How one author gets PR from podcasts and news media and blogs

Getting lots of favorable PR for a book launch can be the most difficult part of writing and publishing and promoting the book.

Financial journalist Andrew Hallam, an author I follow, has been working for six months to generate PR surrounding the January 18 release of his newest book Balance: How to Invest and Spend for Happiness, Health, and Wealth.

It’s more difficult than he expected. That’s even with his history of three successful books and an international following that has rewarded him with enthusiastic audiences and speaking fees since the first book in 2014.

He’s sharing his current PR experiences with members of a private Facebook writers group I help manage, and he agreed to let me excerpt some parts for this blog post. Here’s some of what he posted in the group:

“The writing and promoting process has been fun, frustrating, thrilling, embarrassing, and sometimes humiliating. I don't know if the book will sell. But if you write a book and want people to discover it, this is what I think you'll need, in order of importance:

#1 You need emotional support from friends and family. The process is difficult.

#2 You need luck.

#3 You need to get as many people excited about your book as possible BEFORE and immediately after it launches.

#4 You need to write a good book.

“None of us can control the luck factor. I spent a lot of time researching and writing Balance. But I have already spent almost an equal amount of time promoting it.

“So far, I have scheduled or recorded 40 interviews (radio, podcasts, etc.) that will be released shortly before or shortly after the book is released. To schedule such a high number requires time, patience, and a lot of humility. I likely asked about 350 radio/podcasters, one at a time, with a personal approach.

“Plenty of people slammed doors in my face. Others just ignored me. It was a good lesson for me never to ignore anyone, even if I have to say, "No" to a request. It takes so much courage to ask, and we can easily be broken. My confidence broke several times. But my wife picked me up.

“I paid money to Podmatch (an online service that is supposed to help you find interviews) but it didn't work, so I canceled the subscription after one month. I also worked hard to get excerpts of my book published in three major newspapers (Canada's National Post, Canada's Globe and Mail, and Dubai's The National.)

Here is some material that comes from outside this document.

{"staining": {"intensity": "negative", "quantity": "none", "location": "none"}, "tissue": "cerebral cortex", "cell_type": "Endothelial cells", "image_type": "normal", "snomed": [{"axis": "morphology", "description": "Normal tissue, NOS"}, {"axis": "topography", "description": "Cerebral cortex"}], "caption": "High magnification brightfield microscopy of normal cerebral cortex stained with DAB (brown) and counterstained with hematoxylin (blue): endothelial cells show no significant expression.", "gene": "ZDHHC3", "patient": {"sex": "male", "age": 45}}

“I convinced two personal finance magazines to publish excerpts. One personal finance writer asked if I would be interested in having an excerpt of my book published on his website/blog. But I faced more rejection than success here, too.

“I then begged a Globe and Mail reporter to profile me with a written Q&A online. And while I couldn't get a Globe and Mail reporter to profile my book, I did manage to slip a mention of my book (with permission) into a story I wrote for the Globe and Mail, to be published near my book's release date.

“I also asked at least 130 bloggers to write about my book. About 10 of them agreed to do so.

"I asked about 50 friends and readers to write (mostly verified purchase) reviews on Amazon shortly after it's released. Social proof, like this, goes a long way. I want to thank every one of you who agreed to do this. And I will thank you each, individually.

“I created a pre-launch, promotional give-away (for a chapter of my book and a couple of other free things) on my website.

“I'll continue seeking media exposure for at least two months after the launch date. It's suggested we keep going (for about one year) but I am getting tired of self-promoting. It requires thicker skin than I have.”

Every successful author I know tries to get PR before the release date to boost initial sales rankings and attract favorable reviews. Authors with traditional publishers, academic presses, or small presses often get some help from the publisher for a limited time.

For his latest book, Hallam is getting marketing suggestions from his hybrid publisher. And he’s spending several hours every day personally pursuing PR on an international scale. If anybody can make it work, I believe he can.

Disclosure: I know Hallam and I’ve followed him online for about four years. I read the chapter he sent from the pre-publication manuscript. And I pre-ordered the Kindle version so I can post an honest review after Amazon delivers it to my iPad and I read the entire book.


Personal perspective: For four books I helped publish as managing editor of a small press in San Diego, I worked with the authors to arrange PR for the launch and a few weeks afterward. The PR they received helped with initial sales at in-person book launches and produced some early Amazon reviews—both of which boosted online sales.

The small press paid for publicity from Kirkus Reviews for one of the books, which resulted in a starred review I used in the Amazon description. A monthly print magazine in the Guadalajara area where the three authors lived published favorable articles profiling the authors and the books. An online publication about Mexico did the same.

A weekly English-language newspaper in Guadalajara published a pre-release review for one of the books and covered the official book launch event where the author signed first-edition print copies.

However, magazines and newspapers in southern California were not interested in launch publicity. TV interviews were not possible because the authors lived far away in Mexico. We didn’t try to get radio interviews. Back then, I didn’t know how to approach book bloggers or podcasters for recorded interviews.

Yeah, I understand why Hallam says he is getting tired of self-promoting. Getting PR surrounding a book launch isn’t easy. But it’s necessary and worth the effort.